___ EXCERPT PROVIDED


      CRB: At first, I was trying to apply the skills in research, writing, and oral argument exactly as I had learned them in my Legal Research and Writing classes. The classes were quite informative my first year, and they were incredibly helpful in my summer internship prior to starting the clinic. But I specifically remember preparing for my first court hearing, where I quickly learned that real legal practice uses theory—and theory and practice can be very different.

      I truly believe that experience beyond the classroom is invaluable, and that is largely because of my time with this clinic. I learned skills that really can’t be taught without observation and direct guidance.

      What was the most challenging part?

      CRB: Balancing class and clinic work. I took a full course load that semester, and I obviously wanted to devote a lot of time to my classes, but I also wanted to give more time to the clinic. Prioritizing and time management were definitely skill sets I strengthened that semester. 

      LSG: The most challenging aspect of the program has been growing to understand how different each client can be: Some need more time than others. Some need their attorney to call them every day, and others don't. Some may even make it difficult to work on their case, like if they don’t answer your phone calls, but others will always be available.

      Interning at different places through the clinic program has allowed me to be more patient and open-minded. Now I know I can change my style based on the client's preferences and needs.

      What is your best memory of the clinical program?

      LSG: My best memory of the program was working under the supervision of excellent attorneys who have helped me learn, observe, analyze, and love the law as I was putting it into practice and gain experience I will always remember. They have shown me how to work with diligence, competency, and intelligence and do the best job for each client.

      CRB: I have two favorite memories: The first time I went to Court was a great day I will never forget. I also enjoyed going to the Lawyer for a Day program as a collaboration with the Volunteer Lawyers Project. I did limited representation on a family law case completely in Spanish. Needless to say, it was day full of new learning experiences!

______

WHAT IS NEEDED
Repeat part of the interview word for word, starting at the words "Interning at different" and stopping after "preferences and needs.". The records are separate material and have no connection to the interview above.

___ SOURCE DATA

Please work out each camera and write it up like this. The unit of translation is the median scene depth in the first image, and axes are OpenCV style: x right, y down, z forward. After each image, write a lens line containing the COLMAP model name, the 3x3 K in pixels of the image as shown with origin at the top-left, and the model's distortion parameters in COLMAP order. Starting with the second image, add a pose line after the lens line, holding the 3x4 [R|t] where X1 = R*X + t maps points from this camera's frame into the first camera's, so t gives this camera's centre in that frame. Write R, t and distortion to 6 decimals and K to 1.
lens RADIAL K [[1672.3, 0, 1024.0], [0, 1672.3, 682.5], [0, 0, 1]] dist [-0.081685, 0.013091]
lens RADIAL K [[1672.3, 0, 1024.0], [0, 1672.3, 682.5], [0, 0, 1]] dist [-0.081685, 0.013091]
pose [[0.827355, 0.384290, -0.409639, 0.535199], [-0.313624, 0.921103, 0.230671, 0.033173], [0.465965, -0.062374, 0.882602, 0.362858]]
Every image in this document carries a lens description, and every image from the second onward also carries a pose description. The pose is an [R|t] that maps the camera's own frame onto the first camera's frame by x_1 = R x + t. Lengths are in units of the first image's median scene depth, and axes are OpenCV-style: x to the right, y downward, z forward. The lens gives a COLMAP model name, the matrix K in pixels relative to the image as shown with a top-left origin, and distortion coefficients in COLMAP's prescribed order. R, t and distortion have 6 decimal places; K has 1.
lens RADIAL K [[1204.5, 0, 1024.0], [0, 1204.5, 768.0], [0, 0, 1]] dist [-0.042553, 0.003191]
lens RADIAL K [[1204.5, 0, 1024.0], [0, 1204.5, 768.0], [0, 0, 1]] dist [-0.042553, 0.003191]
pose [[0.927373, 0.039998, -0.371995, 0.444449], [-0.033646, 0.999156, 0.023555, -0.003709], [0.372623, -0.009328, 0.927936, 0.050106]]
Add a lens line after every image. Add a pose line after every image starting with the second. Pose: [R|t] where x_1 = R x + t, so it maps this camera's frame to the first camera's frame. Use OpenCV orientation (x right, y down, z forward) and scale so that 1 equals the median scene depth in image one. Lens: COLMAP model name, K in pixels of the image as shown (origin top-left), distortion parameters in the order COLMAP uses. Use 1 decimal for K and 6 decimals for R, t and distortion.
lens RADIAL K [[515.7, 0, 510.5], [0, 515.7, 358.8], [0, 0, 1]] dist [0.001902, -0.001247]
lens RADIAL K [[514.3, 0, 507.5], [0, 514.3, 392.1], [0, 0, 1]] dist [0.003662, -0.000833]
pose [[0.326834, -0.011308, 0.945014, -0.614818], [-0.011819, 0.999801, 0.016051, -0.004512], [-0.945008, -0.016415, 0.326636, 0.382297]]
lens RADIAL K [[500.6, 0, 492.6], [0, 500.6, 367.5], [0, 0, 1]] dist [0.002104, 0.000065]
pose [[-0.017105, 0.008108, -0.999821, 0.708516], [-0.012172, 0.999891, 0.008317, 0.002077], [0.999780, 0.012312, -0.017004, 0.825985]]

______

EXPECTED OUTPUT
Interning at different places through the clinic program has allowed me to be more patient and open-minded. Now I know I can change my style based on the client's preferences and needs.